§ TASK
State how many lines in the records below include the word "fuer". Give nothing but that number.

§ PROVIDED DATA
━━━━━━━━━━━━━━━━━━━━

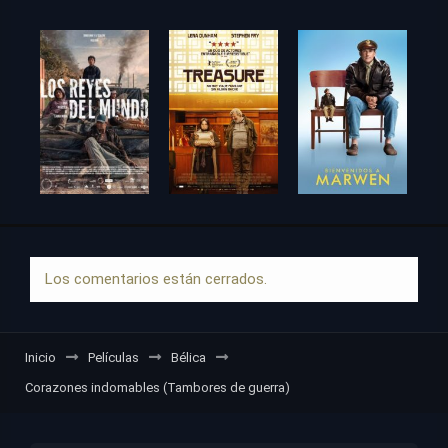
Los comentarios están cerrados.
Inicio
Películas
Bélica
Corazones indomables (Tambores de guerra)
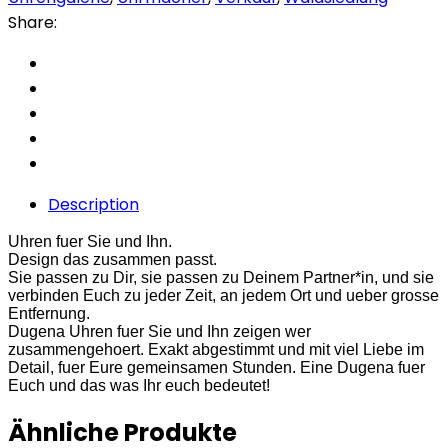
Share:
Description
Uhren fuer Sie und Ihn.
Design das zusammen passt.
Sie passen zu Dir, sie passen zu Deinem Partner*in, und sie
verbinden Euch zu jeder Zeit, an jedem Ort und ueber grosse
Entfernung.
Dugena Uhren fuer Sie und Ihn zeigen wer
zusammengehoert. Exakt abgestimmt und mit viel Liebe im
Detail, fuer Eure gemeinsamen Stunden. Eine Dugena fuer
Euch und das was Ihr euch bedeutet!
Ähnliche Produkte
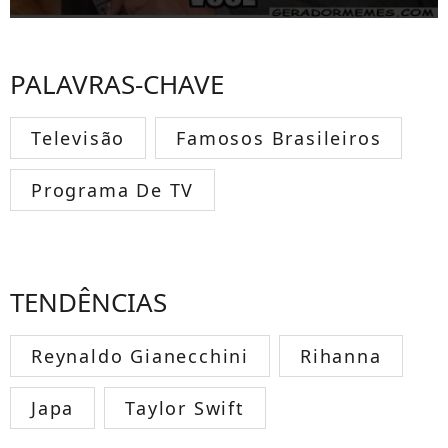
PALAVRAS-CHAVE
Televisão
Famosos Brasileiros
Programa De TV
TENDÊNCIAS
Reynaldo Gianecchini
Rihanna
Japa
Taylor Swift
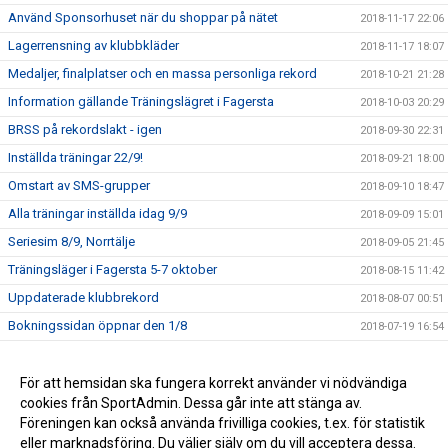
Använd Sponsorhuset när du shoppar på nätet
2018-11-17 22:06
Lagerrensning av klubbkläder
2018-11-17 18:07
Medaljer, finalplatser och en massa personliga rekord
2018-10-21 21:28
Information gällande Träningslägret i Fagersta
2018-10-03 20:29
BRSS på rekordslakt - igen
2018-09-30 22:31
Inställda träningar 22/9!
2018-09-21 18:00
Omstart av SMS-grupper
2018-09-10 18:47
Alla träningar inställda idag 9/9
2018-09-09 15:01
Seriesim 8/9, Norrtälje
2018-09-05 21:45
Träningsläger i Fagersta 5-7 oktober
2018-08-15 11:42
Uppdaterade klubbrekord
2018-08-07 00:51
Bokningssidan öppnar den 1/8
2018-07-19 16:54
Välkommen till våran nya hemsida och Höstterminen 2018
2018-07-19 14:38
Styrelsen informerar – Ny tränare i A-gruppen
För att hemsidan ska fungera korrekt använder vi nödvändiga
2018-05-22 15:39
cookies från SportAdmin. Dessa går inte att stänga av.
Världs och europamästarinna gästtränar BRSS
2018-05-22 15:38
Föreningen kan också använda frivilliga cookies, t.ex. för statistik
eller marknadsföring. Du väljer själv om du vill acceptera dessa.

━━━━━━━━━━━━━━━━━━━━

§ RESULT OF THIS TASK
3